Entries taken from a collection

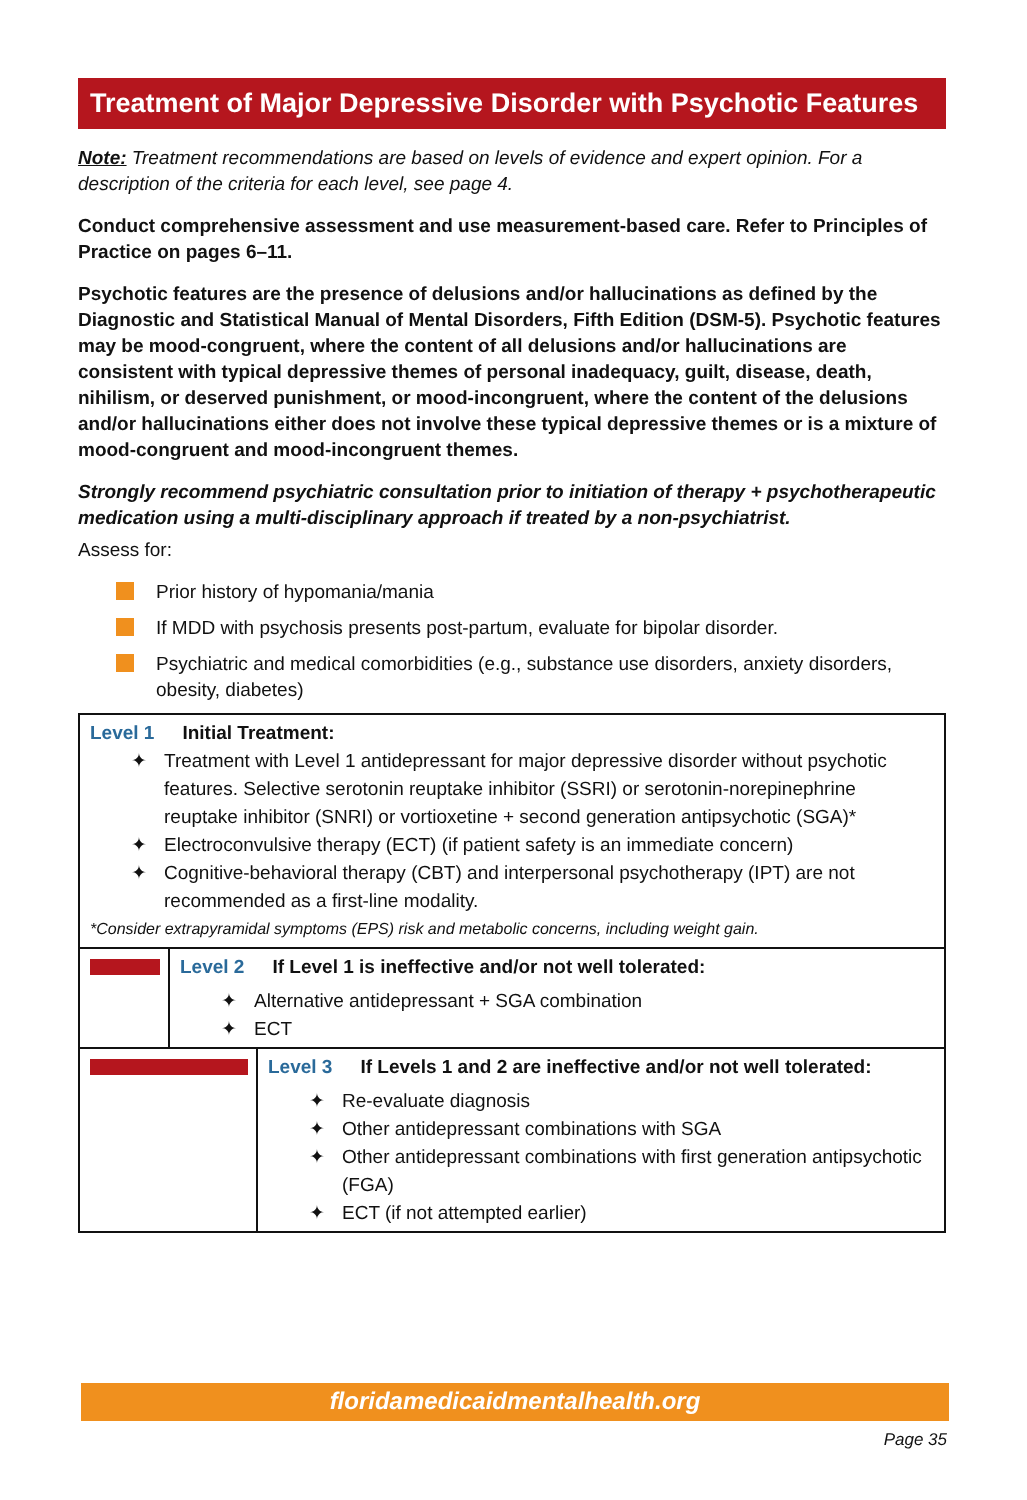Treatment of Major Depressive Disorder with Psychotic Features
Note: Treatment recommendations are based on levels of evidence and expert opinion. For a description of the criteria for each level, see page 4.
Conduct comprehensive assessment and use measurement-based care. Refer to Principles of Practice on pages 6–11.
Psychotic features are the presence of delusions and/or hallucinations as defined by the Diagnostic and Statistical Manual of Mental Disorders, Fifth Edition (DSM-5). Psychotic features may be mood-congruent, where the content of all delusions and/or hallucinations are consistent with typical depressive themes of personal inadequacy, guilt, disease, death, nihilism, or deserved punishment, or mood-incongruent, where the content of the delusions and/or hallucinations either does not involve these typical depressive themes or is a mixture of mood-congruent and mood-incongruent themes.
Strongly recommend psychiatric consultation prior to initiation of therapy + psychotherapeutic medication using a multi-disciplinary approach if treated by a non-psychiatrist.
Assess for:
Prior history of hypomania/mania
If MDD with psychosis presents post-partum, evaluate for bipolar disorder.
Psychiatric and medical comorbidities (e.g., substance use disorders, anxiety disorders, obesity, diabetes)
Level 1 Initial Treatment:
✦ Treatment with Level 1 antidepressant for major depressive disorder without psychotic features. Selective serotonin reuptake inhibitor (SSRI) or serotonin-norepinephrine reuptake inhibitor (SNRI) or vortioxetine + second generation antipsychotic (SGA)*
✦ Electroconvulsive therapy (ECT) (if patient safety is an immediate concern)
✦ Cognitive-behavioral therapy (CBT) and interpersonal psychotherapy (IPT) are not recommended as a first-line modality.
*Consider extrapyramidal symptoms (EPS) risk and metabolic concerns, including weight gain.
Level 2 If Level 1 is ineffective and/or not well tolerated:
✦ Alternative antidepressant + SGA combination
✦ ECT
Level 3 If Levels 1 and 2 are ineffective and/or not well tolerated:
✦ Re-evaluate diagnosis
✦ Other antidepressant combinations with SGA
✦ Other antidepressant combinations with first generation antipsychotic (FGA)
✦ ECT (if not attempted earlier)
floridamedicaidmentalhealth.org
Page 35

> **WORK REQUIRED**
Nothing but an exact repeat of the records, pictures excluded, belongs in the answer.

> **TASK RESPONSE**
Treatment of Major Depressive Disorder with Psychotic Features
Note: Treatment recommendations are based on levels of evidence and expert opinion. For a description of the criteria for each level, see page 4.
Conduct comprehensive assessment and use measurement-based care. Refer to Principles of Practice on pages 6–11.
Psychotic features are the presence of delusions and/or hallucinations as defined by the Diagnostic and Statistical Manual of Mental Disorders, Fifth Edition (DSM-5). Psychotic features may be mood-congruent, where the content of all delusions and/or hallucinations are consistent with typical depressive themes of personal inadequacy, guilt, disease, death, nihilism, or deserved punishment, or mood-incongruent, where the content of the delusions and/or hallucinations either does not involve these typical depressive themes or is a mixture of mood-congruent and mood-incongruent themes.
Strongly recommend psychiatric consultation prior to initiation of therapy + psychotherapeutic medication using a multi-disciplinary approach if treated by a non-psychiatrist.
Assess for:
Prior history of hypomania/mania
If MDD with psychosis presents post-partum, evaluate for bipolar disorder.
Psychiatric and medical comorbidities (e.g., substance use disorders, anxiety disorders, obesity, diabetes)
Level 1 Initial Treatment:
✦ Treatment with Level 1 antidepressant for major depressive disorder without psychotic features. Selective serotonin reuptake inhibitor (SSRI) or serotonin-norepinephrine reuptake inhibitor (SNRI) or vortioxetine + second generation antipsychotic (SGA)*
✦ Electroconvulsive therapy (ECT) (if patient safety is an immediate concern)
✦ Cognitive-behavioral therapy (CBT) and interpersonal psychotherapy (IPT) are not recommended as a first-line modality.
*Consider extrapyramidal symptoms (EPS) risk and metabolic concerns, including weight gain.
Level 2 If Level 1 is ineffective and/or not well tolerated:
✦ Alternative antidepressant + SGA combination
✦ ECT
Level 3 If Levels 1 and 2 are ineffective and/or not well tolerated:
✦ Re-evaluate diagnosis
✦ Other antidepressant combinations with SGA
✦ Other antidepressant combinations with first generation antipsychotic (FGA)
✦ ECT (if not attempted earlier)
floridamedicaidmentalhealth.org
Page 35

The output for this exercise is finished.